NBI suspects crime in Helsinki City´s data protection measures

The National Bureau of Investigation (NBI) has started a criminal investigation into the activities of the City of Helsinki in relation to the data breach detected in spring 2024, said NBI in a press release on Thursday.

The investigation was opened on the basis of the NBI's preliminary inquiry into the matter.

In the preliminary inquiry, the NBI investigated whether any such intentional or grossly negligent action took place in the protection of the compromised data that would give reason to suspect an offence in the matter.

“The material examined was extensive. We received the last pieces of material at the turn of the year and, early this year, we were able to make an assessment as to whether there is reason to suspect an offence in the matter,” said Head of Investigation, Detective Chief Inspector Marko Leponen of the NBI.
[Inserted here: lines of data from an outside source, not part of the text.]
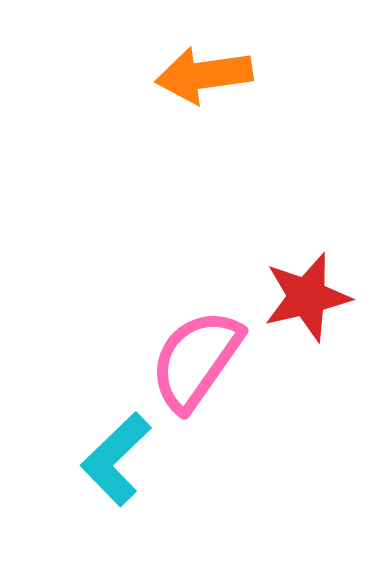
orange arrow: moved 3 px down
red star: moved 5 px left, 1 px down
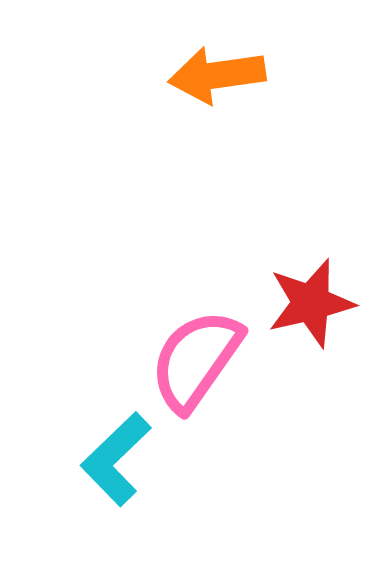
orange arrow: moved 13 px right
red star: moved 4 px right, 6 px down
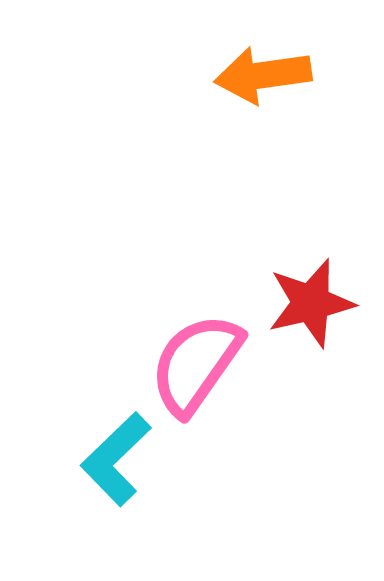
orange arrow: moved 46 px right
pink semicircle: moved 4 px down
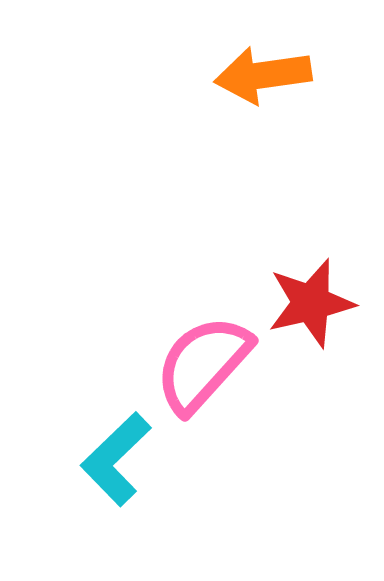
pink semicircle: moved 7 px right; rotated 7 degrees clockwise
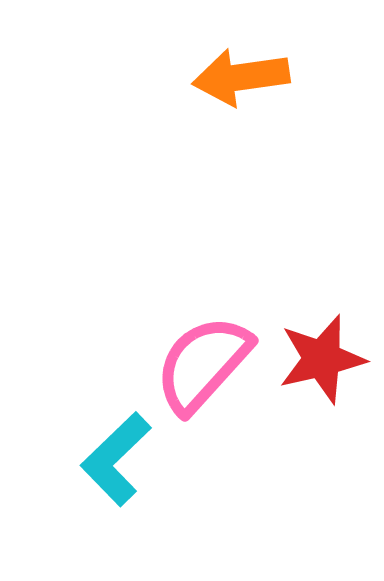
orange arrow: moved 22 px left, 2 px down
red star: moved 11 px right, 56 px down
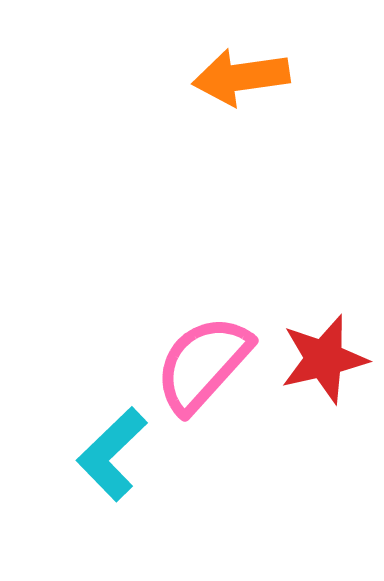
red star: moved 2 px right
cyan L-shape: moved 4 px left, 5 px up
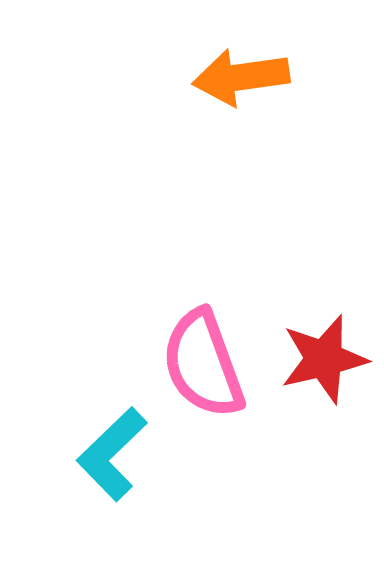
pink semicircle: rotated 62 degrees counterclockwise
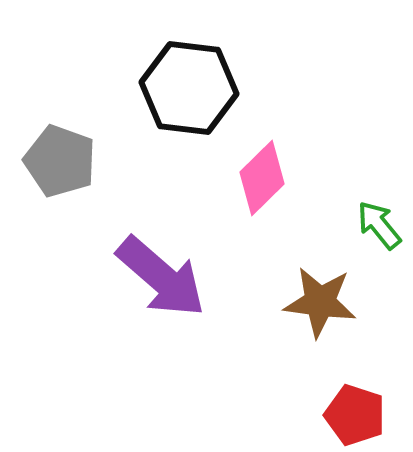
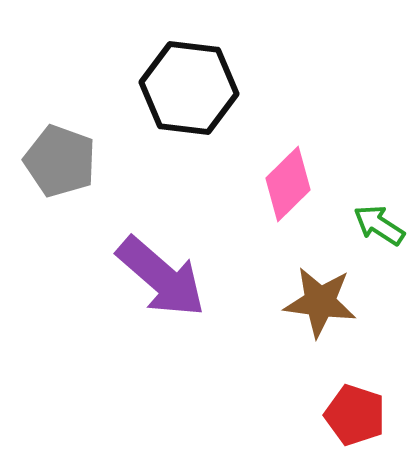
pink diamond: moved 26 px right, 6 px down
green arrow: rotated 18 degrees counterclockwise
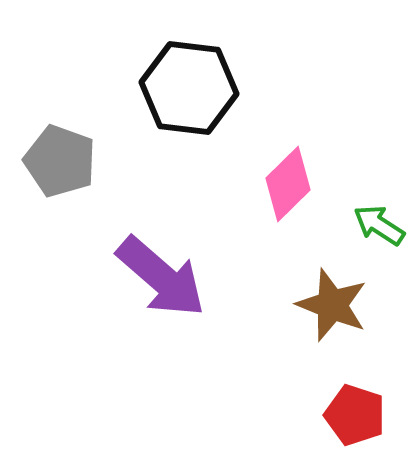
brown star: moved 12 px right, 3 px down; rotated 14 degrees clockwise
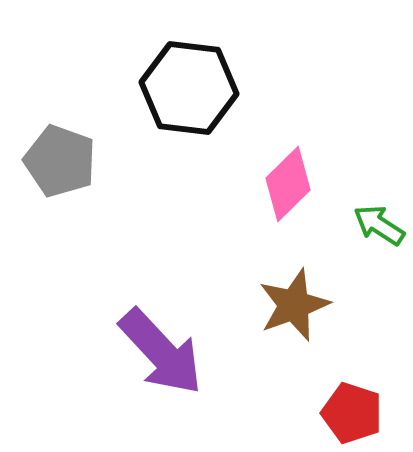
purple arrow: moved 75 px down; rotated 6 degrees clockwise
brown star: moved 38 px left; rotated 30 degrees clockwise
red pentagon: moved 3 px left, 2 px up
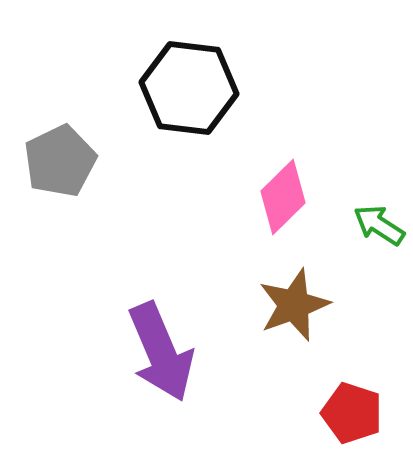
gray pentagon: rotated 26 degrees clockwise
pink diamond: moved 5 px left, 13 px down
purple arrow: rotated 20 degrees clockwise
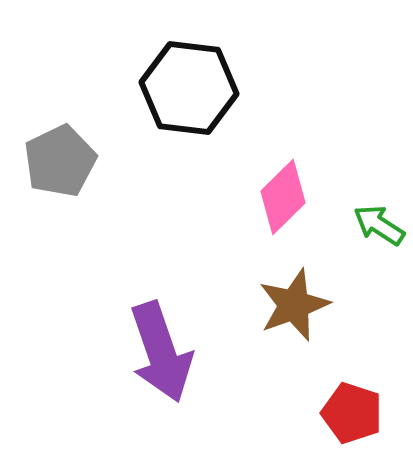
purple arrow: rotated 4 degrees clockwise
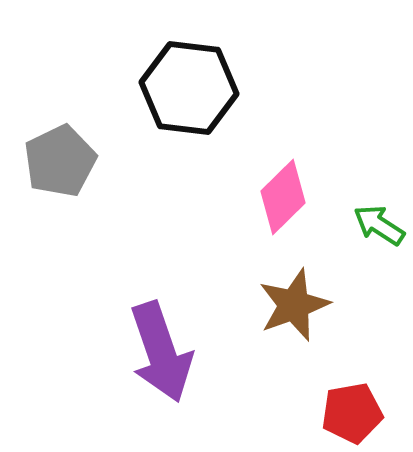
red pentagon: rotated 28 degrees counterclockwise
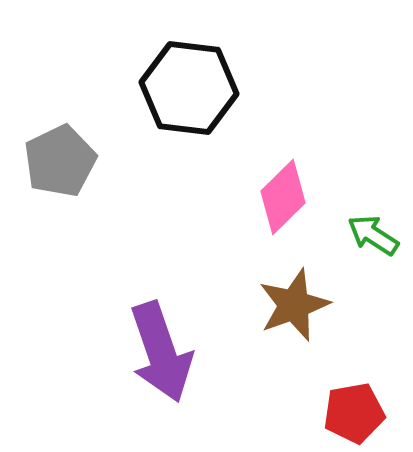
green arrow: moved 6 px left, 10 px down
red pentagon: moved 2 px right
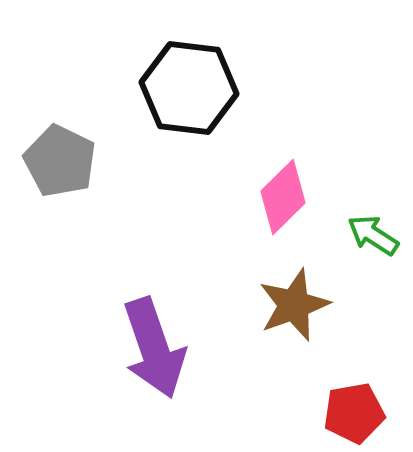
gray pentagon: rotated 20 degrees counterclockwise
purple arrow: moved 7 px left, 4 px up
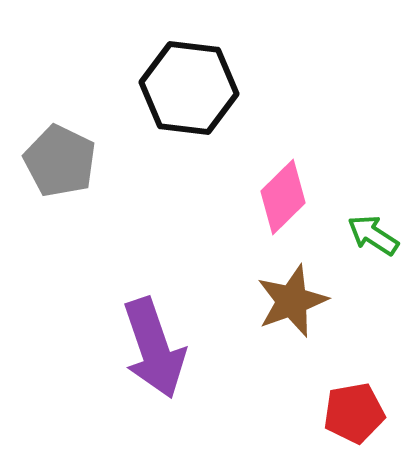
brown star: moved 2 px left, 4 px up
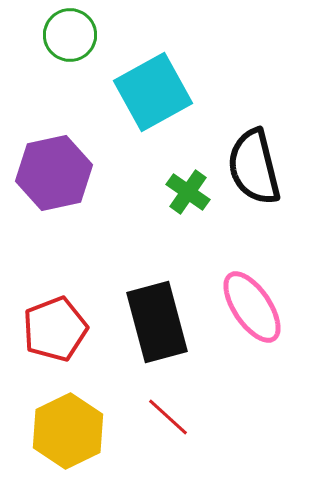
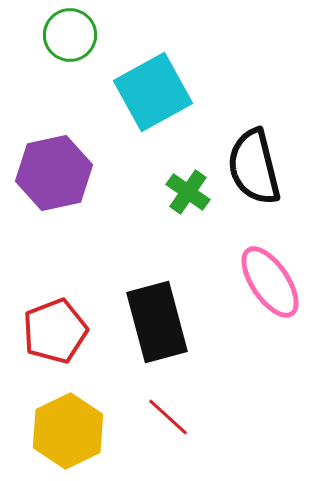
pink ellipse: moved 18 px right, 25 px up
red pentagon: moved 2 px down
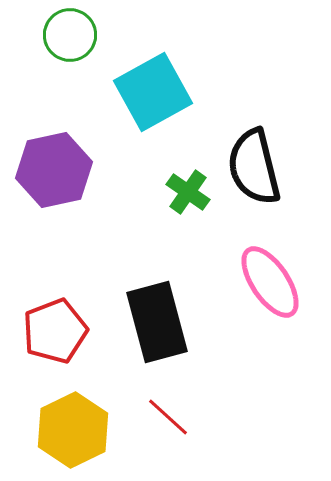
purple hexagon: moved 3 px up
yellow hexagon: moved 5 px right, 1 px up
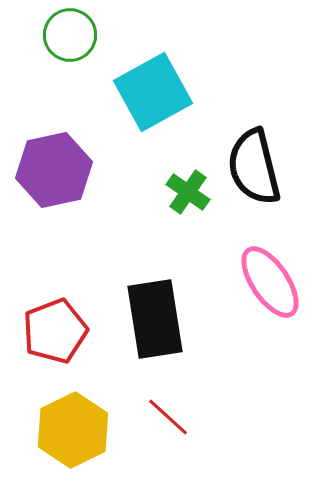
black rectangle: moved 2 px left, 3 px up; rotated 6 degrees clockwise
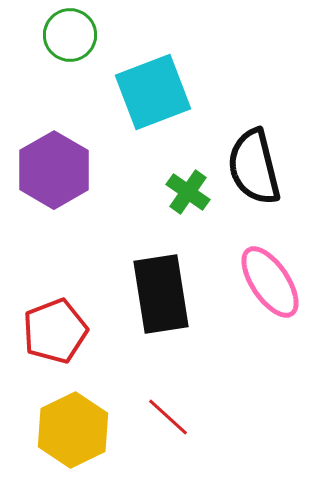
cyan square: rotated 8 degrees clockwise
purple hexagon: rotated 18 degrees counterclockwise
black rectangle: moved 6 px right, 25 px up
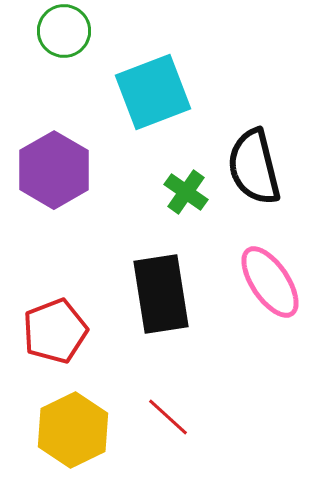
green circle: moved 6 px left, 4 px up
green cross: moved 2 px left
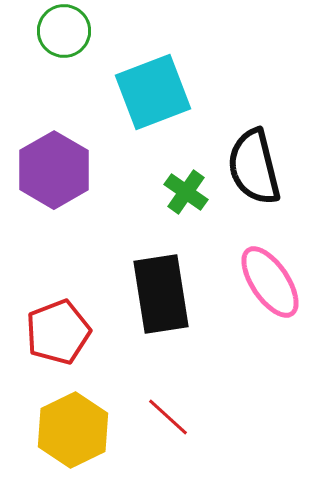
red pentagon: moved 3 px right, 1 px down
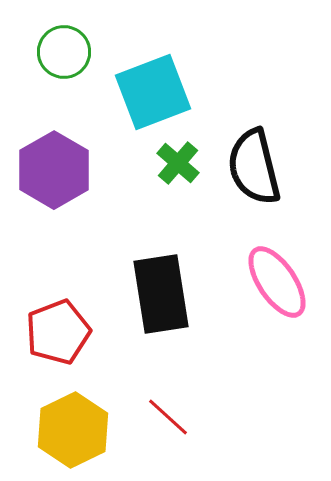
green circle: moved 21 px down
green cross: moved 8 px left, 29 px up; rotated 6 degrees clockwise
pink ellipse: moved 7 px right
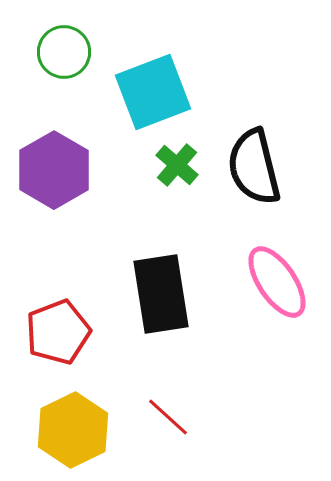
green cross: moved 1 px left, 2 px down
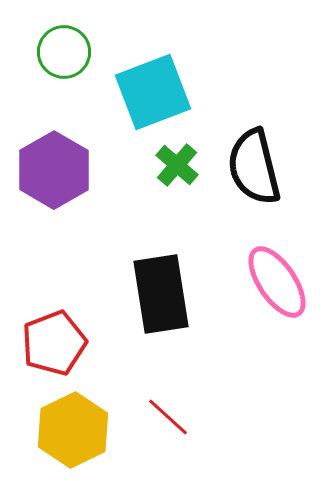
red pentagon: moved 4 px left, 11 px down
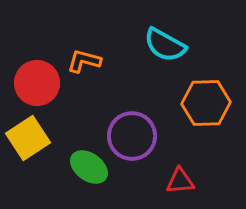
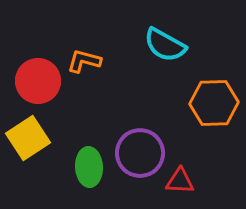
red circle: moved 1 px right, 2 px up
orange hexagon: moved 8 px right
purple circle: moved 8 px right, 17 px down
green ellipse: rotated 51 degrees clockwise
red triangle: rotated 8 degrees clockwise
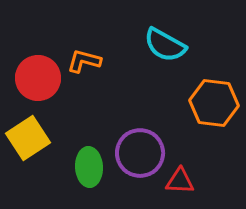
red circle: moved 3 px up
orange hexagon: rotated 9 degrees clockwise
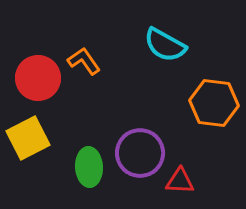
orange L-shape: rotated 40 degrees clockwise
yellow square: rotated 6 degrees clockwise
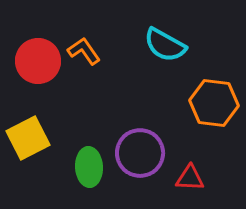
orange L-shape: moved 10 px up
red circle: moved 17 px up
red triangle: moved 10 px right, 3 px up
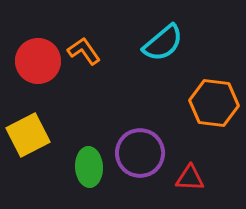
cyan semicircle: moved 2 px left, 2 px up; rotated 69 degrees counterclockwise
yellow square: moved 3 px up
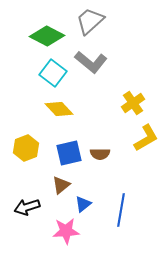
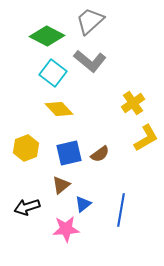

The aim of the criminal investigation is to establish whether the City of Helsinki had appropriate data protection measures in place. It is currently suspected that a data protection offence was committed in the matter. The data breach which targeted the City's information systems is investigated as a separate case.

“The criminal investigation is in its early stages, and no suspects have been named yet. One of the main objectives of the investigation is to establish the persons' roles in protecting the data, before naming possible suspects. Several different actors are responsible for the information systems of the City of Helsinki,” said Leponen.

A comprehensive IT investigation is carried out during the criminal investigation, and the parties are interviewed to identify the roles and responsibilities of different persons. The names of offences may be specified as the investigation goes on.

On May 2, 2024 the City of Helsinki issued a notice of a data breach, which took place on April 30 and launched an extensive investigation into the incident.

With progress made on the investigation into the data breach, it has emerged that the perpetrator may have gained access to a larger amount of information on the customers of the Education Division’s services.